[Dataset entries]
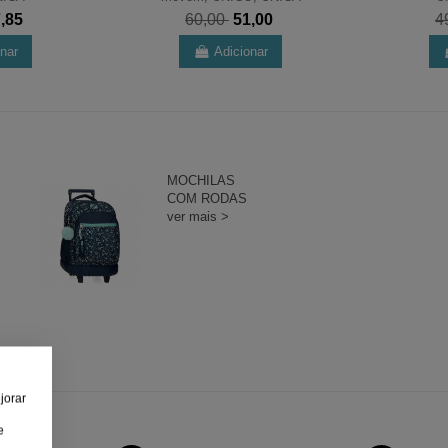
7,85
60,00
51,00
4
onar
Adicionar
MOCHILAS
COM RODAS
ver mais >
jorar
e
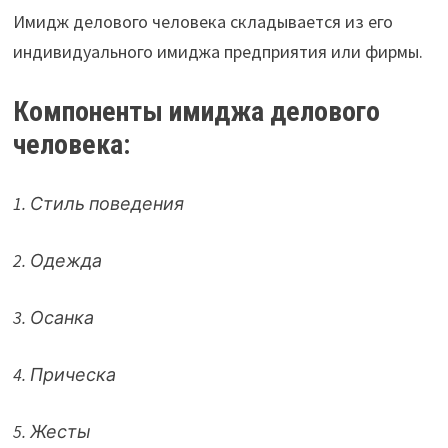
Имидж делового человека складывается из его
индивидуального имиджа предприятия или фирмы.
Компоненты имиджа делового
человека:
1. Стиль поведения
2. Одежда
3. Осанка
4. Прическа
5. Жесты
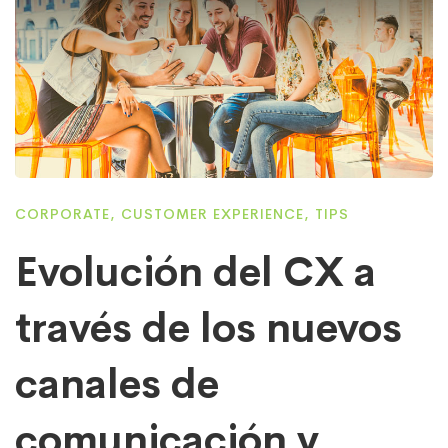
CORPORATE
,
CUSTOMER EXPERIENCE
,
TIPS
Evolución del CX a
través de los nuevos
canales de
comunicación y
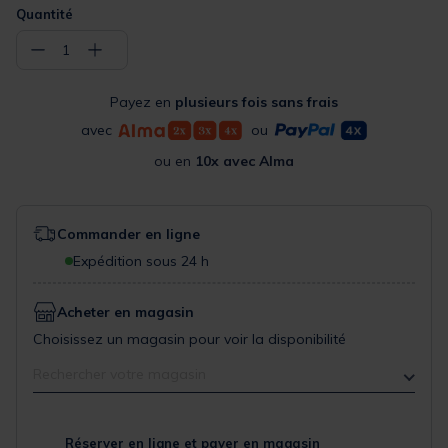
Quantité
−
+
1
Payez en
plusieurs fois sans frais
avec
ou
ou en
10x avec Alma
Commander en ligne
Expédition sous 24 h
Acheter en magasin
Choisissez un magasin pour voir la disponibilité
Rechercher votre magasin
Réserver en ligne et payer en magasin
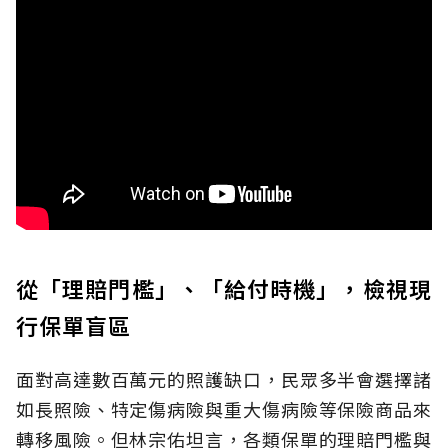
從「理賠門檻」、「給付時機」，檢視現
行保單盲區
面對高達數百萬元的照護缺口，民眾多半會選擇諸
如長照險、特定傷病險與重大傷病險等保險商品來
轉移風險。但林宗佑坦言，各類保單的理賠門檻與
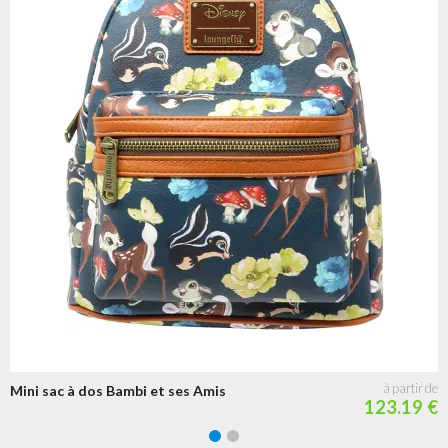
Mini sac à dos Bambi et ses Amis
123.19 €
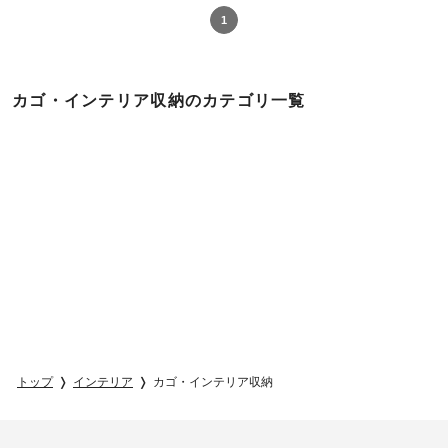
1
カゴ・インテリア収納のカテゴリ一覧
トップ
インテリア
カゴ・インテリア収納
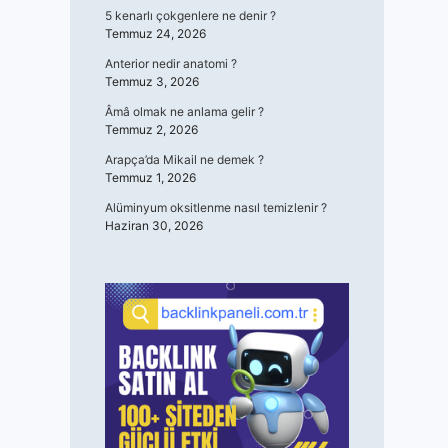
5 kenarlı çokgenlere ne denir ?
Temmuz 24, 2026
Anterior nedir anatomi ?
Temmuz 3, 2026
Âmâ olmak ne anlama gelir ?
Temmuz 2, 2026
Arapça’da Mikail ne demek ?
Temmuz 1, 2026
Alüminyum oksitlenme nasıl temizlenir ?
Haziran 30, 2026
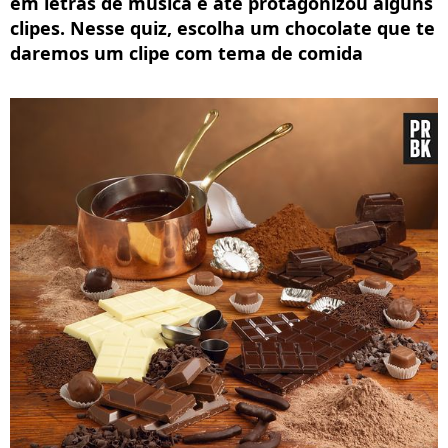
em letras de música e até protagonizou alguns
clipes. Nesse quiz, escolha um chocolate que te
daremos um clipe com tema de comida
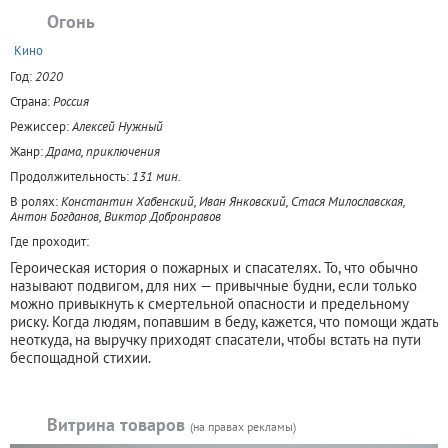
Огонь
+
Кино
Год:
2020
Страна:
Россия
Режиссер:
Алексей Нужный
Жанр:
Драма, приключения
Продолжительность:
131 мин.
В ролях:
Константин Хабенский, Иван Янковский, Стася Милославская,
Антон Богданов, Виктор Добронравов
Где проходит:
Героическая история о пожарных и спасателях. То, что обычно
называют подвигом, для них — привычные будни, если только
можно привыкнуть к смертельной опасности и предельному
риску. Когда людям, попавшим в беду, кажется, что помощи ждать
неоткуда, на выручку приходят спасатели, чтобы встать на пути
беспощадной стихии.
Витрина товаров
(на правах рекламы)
==
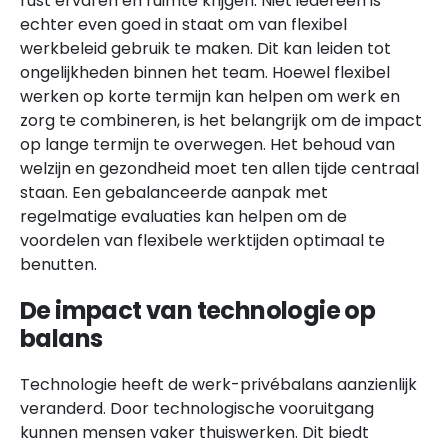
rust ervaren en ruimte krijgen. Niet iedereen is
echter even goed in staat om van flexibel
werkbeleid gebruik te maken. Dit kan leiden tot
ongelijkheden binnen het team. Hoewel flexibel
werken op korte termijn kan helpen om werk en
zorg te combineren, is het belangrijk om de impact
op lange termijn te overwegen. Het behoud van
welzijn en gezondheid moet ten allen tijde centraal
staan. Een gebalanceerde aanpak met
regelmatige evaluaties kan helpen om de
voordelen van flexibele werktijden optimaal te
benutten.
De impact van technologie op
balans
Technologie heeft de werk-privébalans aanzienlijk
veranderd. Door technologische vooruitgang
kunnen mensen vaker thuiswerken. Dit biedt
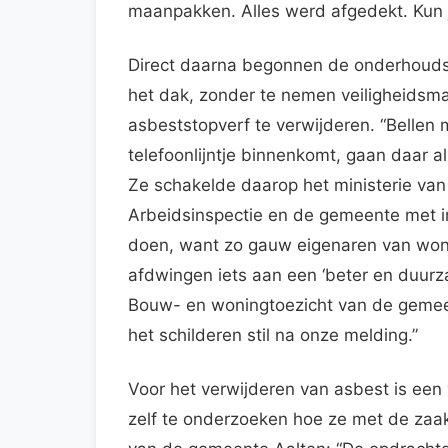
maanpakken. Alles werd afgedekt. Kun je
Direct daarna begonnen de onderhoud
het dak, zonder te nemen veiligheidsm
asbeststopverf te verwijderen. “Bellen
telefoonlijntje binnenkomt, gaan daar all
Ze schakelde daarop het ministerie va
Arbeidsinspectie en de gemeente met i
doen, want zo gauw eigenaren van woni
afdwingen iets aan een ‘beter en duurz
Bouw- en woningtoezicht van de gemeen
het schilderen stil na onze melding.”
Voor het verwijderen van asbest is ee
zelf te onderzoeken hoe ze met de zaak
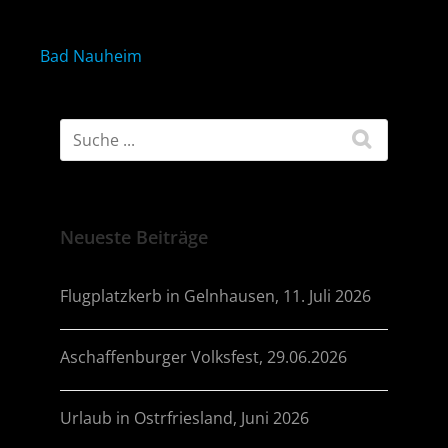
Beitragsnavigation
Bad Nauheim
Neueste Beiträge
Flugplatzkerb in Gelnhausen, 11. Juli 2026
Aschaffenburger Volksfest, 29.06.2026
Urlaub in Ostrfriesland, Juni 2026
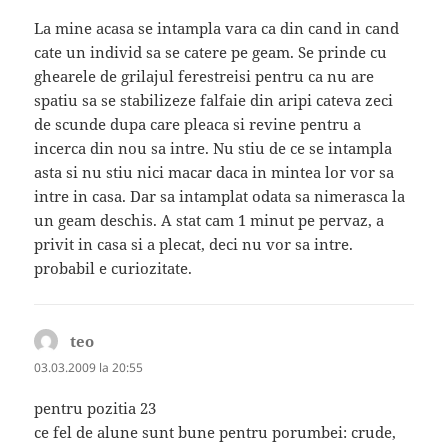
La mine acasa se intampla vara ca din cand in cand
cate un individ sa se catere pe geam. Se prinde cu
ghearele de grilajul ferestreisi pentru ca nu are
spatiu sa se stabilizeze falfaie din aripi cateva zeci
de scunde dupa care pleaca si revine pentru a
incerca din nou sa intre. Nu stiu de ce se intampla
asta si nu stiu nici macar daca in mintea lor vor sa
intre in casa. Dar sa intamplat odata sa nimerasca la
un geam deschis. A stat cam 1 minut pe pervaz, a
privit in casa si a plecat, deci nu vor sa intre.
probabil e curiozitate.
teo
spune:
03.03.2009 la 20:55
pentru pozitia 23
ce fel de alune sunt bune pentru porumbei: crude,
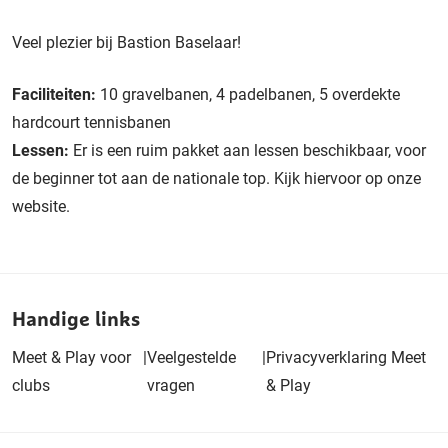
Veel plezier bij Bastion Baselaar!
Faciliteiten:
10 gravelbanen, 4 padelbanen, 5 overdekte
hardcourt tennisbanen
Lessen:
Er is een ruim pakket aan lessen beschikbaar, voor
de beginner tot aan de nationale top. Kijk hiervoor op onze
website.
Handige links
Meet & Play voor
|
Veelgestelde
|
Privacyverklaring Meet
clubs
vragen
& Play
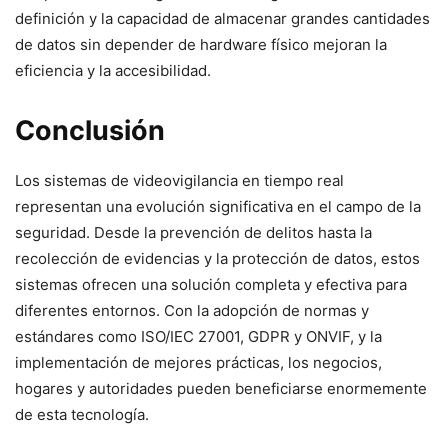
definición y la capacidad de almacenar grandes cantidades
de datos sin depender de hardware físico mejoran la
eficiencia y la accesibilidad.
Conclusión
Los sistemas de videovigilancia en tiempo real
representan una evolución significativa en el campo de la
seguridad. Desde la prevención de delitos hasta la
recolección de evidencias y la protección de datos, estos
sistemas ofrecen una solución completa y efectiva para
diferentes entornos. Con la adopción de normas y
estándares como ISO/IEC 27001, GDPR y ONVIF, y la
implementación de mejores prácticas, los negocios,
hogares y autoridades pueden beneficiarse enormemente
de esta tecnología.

• Prompt
From the records, determine the number of lines holding the word "имиджа", and state that number only.

• Reply
2